Write the whole listing out again, word for word.

== PROVIDED ENTRIES

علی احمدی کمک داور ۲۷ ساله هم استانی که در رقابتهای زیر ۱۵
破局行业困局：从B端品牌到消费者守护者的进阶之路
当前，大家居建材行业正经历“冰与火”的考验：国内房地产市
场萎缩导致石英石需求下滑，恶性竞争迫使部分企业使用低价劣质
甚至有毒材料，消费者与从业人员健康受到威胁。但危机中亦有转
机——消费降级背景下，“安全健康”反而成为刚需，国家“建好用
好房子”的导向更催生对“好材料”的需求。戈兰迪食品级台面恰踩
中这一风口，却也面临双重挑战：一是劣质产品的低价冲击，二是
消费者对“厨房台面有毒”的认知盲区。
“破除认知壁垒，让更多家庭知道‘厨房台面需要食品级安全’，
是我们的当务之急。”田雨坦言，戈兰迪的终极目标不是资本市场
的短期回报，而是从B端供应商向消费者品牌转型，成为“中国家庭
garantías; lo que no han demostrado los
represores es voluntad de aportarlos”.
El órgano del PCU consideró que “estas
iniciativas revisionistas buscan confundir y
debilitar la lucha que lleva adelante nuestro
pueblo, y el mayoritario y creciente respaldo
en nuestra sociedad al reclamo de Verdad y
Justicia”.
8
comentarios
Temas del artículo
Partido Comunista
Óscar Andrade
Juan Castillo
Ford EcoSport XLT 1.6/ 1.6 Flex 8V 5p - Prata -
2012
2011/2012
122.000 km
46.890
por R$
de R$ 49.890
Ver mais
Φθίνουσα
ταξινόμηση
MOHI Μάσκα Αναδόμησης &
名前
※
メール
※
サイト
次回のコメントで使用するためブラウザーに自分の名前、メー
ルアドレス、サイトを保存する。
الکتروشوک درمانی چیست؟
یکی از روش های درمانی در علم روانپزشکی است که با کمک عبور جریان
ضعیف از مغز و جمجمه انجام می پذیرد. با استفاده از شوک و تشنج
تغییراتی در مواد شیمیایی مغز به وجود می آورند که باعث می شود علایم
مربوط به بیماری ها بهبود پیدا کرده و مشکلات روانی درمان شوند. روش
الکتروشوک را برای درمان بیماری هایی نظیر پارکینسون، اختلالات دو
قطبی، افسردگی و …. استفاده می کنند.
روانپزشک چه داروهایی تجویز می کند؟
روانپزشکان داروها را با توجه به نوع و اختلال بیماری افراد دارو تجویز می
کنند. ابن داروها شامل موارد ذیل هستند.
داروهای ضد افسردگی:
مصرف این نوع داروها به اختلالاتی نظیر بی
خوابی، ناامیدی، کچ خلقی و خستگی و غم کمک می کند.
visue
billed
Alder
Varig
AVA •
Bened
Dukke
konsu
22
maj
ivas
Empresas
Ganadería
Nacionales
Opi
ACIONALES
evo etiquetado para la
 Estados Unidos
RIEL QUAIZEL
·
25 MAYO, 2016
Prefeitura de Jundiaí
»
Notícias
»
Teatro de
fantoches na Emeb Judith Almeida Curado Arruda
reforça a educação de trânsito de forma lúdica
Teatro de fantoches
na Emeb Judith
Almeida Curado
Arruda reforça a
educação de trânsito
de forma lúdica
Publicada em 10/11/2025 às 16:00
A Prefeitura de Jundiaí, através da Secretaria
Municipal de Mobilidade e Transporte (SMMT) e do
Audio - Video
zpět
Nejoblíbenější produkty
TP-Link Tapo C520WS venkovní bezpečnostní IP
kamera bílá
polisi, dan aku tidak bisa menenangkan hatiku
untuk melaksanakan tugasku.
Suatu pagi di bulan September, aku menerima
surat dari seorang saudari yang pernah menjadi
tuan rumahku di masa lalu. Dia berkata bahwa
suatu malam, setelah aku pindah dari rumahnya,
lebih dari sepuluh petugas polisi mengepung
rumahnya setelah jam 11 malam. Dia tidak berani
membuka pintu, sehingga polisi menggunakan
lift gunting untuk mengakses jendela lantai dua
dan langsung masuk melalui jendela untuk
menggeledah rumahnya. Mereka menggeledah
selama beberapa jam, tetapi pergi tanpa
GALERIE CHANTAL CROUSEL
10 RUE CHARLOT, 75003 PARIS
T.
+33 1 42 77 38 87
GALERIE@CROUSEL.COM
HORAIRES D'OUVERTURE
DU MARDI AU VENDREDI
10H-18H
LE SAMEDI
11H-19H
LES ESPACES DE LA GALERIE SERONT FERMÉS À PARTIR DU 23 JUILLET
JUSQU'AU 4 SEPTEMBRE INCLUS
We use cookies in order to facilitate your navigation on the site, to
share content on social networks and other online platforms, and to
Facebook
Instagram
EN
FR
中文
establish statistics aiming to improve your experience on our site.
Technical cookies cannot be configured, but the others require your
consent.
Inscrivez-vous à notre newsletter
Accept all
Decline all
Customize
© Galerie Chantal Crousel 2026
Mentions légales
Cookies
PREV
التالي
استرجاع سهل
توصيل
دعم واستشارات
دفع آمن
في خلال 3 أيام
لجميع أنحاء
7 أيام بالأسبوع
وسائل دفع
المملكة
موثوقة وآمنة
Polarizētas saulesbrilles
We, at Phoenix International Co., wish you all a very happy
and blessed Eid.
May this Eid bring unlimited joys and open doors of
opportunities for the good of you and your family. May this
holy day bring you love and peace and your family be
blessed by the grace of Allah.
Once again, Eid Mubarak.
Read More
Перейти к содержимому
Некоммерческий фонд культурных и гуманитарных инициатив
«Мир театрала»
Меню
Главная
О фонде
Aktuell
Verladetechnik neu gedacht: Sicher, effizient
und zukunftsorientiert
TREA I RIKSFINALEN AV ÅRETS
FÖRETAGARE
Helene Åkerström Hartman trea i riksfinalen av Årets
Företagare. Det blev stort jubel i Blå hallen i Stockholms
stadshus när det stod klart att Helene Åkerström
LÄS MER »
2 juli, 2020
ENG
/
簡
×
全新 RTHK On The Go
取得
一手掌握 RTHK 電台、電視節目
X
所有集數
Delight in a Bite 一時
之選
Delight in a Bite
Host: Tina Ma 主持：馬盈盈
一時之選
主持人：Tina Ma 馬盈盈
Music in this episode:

====

* RESULT OF THE TASK *
علی احمدی کمک داور ۲۷ ساله هم استانی که در رقابتهای زیر ۱۵
破局行业困局：从B端品牌到消费者守护者的进阶之路
当前，大家居建材行业正经历“冰与火”的考验：国内房地产市
场萎缩导致石英石需求下滑，恶性竞争迫使部分企业使用低价劣质
甚至有毒材料，消费者与从业人员健康受到威胁。但危机中亦有转
机——消费降级背景下，“安全健康”反而成为刚需，国家“建好用
好房子”的导向更催生对“好材料”的需求。戈兰迪食品级台面恰踩
中这一风口，却也面临双重挑战：一是劣质产品的低价冲击，二是
消费者对“厨房台面有毒”的认知盲区。
“破除认知壁垒，让更多家庭知道‘厨房台面需要食品级安全’，
是我们的当务之急。”田雨坦言，戈兰迪的终极目标不是资本市场
的短期回报，而是从B端供应商向消费者品牌转型，成为“中国家庭
garantías; lo que no han demostrado los
represores es voluntad de aportarlos”.
El órgano del PCU consideró que “estas
iniciativas revisionistas buscan confundir y
debilitar la lucha que lleva adelante nuestro
pueblo, y el mayoritario y creciente respaldo
en nuestra sociedad al reclamo de Verdad y
Justicia”.
8
comentarios
Temas del artículo
Partido Comunista
Óscar Andrade
Juan Castillo
Ford EcoSport XLT 1.6/ 1.6 Flex 8V 5p - Prata -
2012
2011/2012
122.000 km
46.890
por R$
de R$ 49.890
Ver mais
Φθίνουσα
ταξινόμηση
MOHI Μάσκα Αναδόμησης &
名前
※
メール
※
サイト
次回のコメントで使用するためブラウザーに自分の名前、メー
ルアドレス、サイトを保存する。
الکتروشوک درمانی چیست؟
یکی از روش های درمانی در علم روانپزشکی است که با کمک عبور جریان
ضعیف از مغز و جمجمه انجام می پذیرد. با استفاده از شوک و تشنج
تغییراتی در مواد شیمیایی مغز به وجود می آورند که باعث می شود علایم
مربوط به بیماری ها بهبود پیدا کرده و مشکلات روانی درمان شوند. روش
الکتروشوک را برای درمان بیماری هایی نظیر پارکینسون، اختلالات دو
قطبی، افسردگی و …. استفاده می کنند.
روانپزشک چه داروهایی تجویز می کند؟
روانپزشکان داروها را با توجه به نوع و اختلال بیماری افراد دارو تجویز می
کنند. ابن داروها شامل موارد ذیل هستند.
داروهای ضد افسردگی:
مصرف این نوع داروها به اختلالاتی نظیر بی
خوابی، ناامیدی، کچ خلقی و خستگی و غم کمک می کند.
visue
billed
Alder
Varig
AVA •
Bened
Dukke
konsu
22
maj
ivas
Empresas
Ganadería
Nacionales
Opi
ACIONALES
evo etiquetado para la
 Estados Unidos
RIEL QUAIZEL
·
25 MAYO, 2016
Prefeitura de Jundiaí
»
Notícias
»
Teatro de
fantoches na Emeb Judith Almeida Curado Arruda
reforça a educação de trânsito de forma lúdica
Teatro de fantoches
na Emeb Judith
Almeida Curado
Arruda reforça a
educação de trânsito
de forma lúdica
Publicada em 10/11/2025 às 16:00
A Prefeitura de Jundiaí, através da Secretaria
Municipal de Mobilidade e Transporte (SMMT) e do
Audio - Video
zpět
Nejoblíbenější produkty
TP-Link Tapo C520WS venkovní bezpečnostní IP
kamera bílá
polisi, dan aku tidak bisa menenangkan hatiku
untuk melaksanakan tugasku.
Suatu pagi di bulan September, aku menerima
surat dari seorang saudari yang pernah menjadi
tuan rumahku di masa lalu. Dia berkata bahwa
suatu malam, setelah aku pindah dari rumahnya,
lebih dari sepuluh petugas polisi mengepung
rumahnya setelah jam 11 malam. Dia tidak berani
membuka pintu, sehingga polisi menggunakan
lift gunting untuk mengakses jendela lantai dua
dan langsung masuk melalui jendela untuk
menggeledah rumahnya. Mereka menggeledah
selama beberapa jam, tetapi pergi tanpa
GALERIE CHANTAL CROUSEL
10 RUE CHARLOT, 75003 PARIS
T.
+33 1 42 77 38 87
GALERIE@CROUSEL.COM
HORAIRES D'OUVERTURE
DU MARDI AU VENDREDI
10H-18H
LE SAMEDI
11H-19H
LES ESPACES DE LA GALERIE SERONT FERMÉS À PARTIR DU 23 JUILLET
JUSQU'AU 4 SEPTEMBRE INCLUS
We use cookies in order to facilitate your navigation on the site, to
share content on social networks and other online platforms, and to
Facebook
Instagram
EN
FR
中文
establish statistics aiming to improve your experience on our site.
Technical cookies cannot be configured, but the others require your
consent.
Inscrivez-vous à notre newsletter
Accept all
Decline all
Customize
© Galerie Chantal Crousel 2026
Mentions légales
Cookies
PREV
التالي
استرجاع سهل
توصيل
دعم واستشارات
دفع آمن
في خلال 3 أيام
لجميع أنحاء
7 أيام بالأسبوع
وسائل دفع
المملكة
موثوقة وآمنة
Polarizētas saulesbrilles
We, at Phoenix International Co., wish you all a very happy
and blessed Eid.
May this Eid bring unlimited joys and open doors of
opportunities for the good of you and your family. May this
holy day bring you love and peace and your family be
blessed by the grace of Allah.
Once again, Eid Mubarak.
Read More
Перейти к содержимому
Некоммерческий фонд культурных и гуманитарных инициатив
«Мир театрала»
Меню
Главная
О фонде
Aktuell
Verladetechnik neu gedacht: Sicher, effizient
und zukunftsorientiert
TREA I RIKSFINALEN AV ÅRETS
FÖRETAGARE
Helene Åkerström Hartman trea i riksfinalen av Årets
Företagare. Det blev stort jubel i Blå hallen i Stockholms
stadshus när det stod klart att Helene Åkerström
LÄS MER »
2 juli, 2020
ENG
/
簡
×
全新 RTHK On The Go
取得
一手掌握 RTHK 電台、電視節目
X
所有集數
Delight in a Bite 一時
之選
Delight in a Bite
Host: Tina Ma 主持：馬盈盈
一時之選
主持人：Tina Ma 馬盈盈
Music in this episode:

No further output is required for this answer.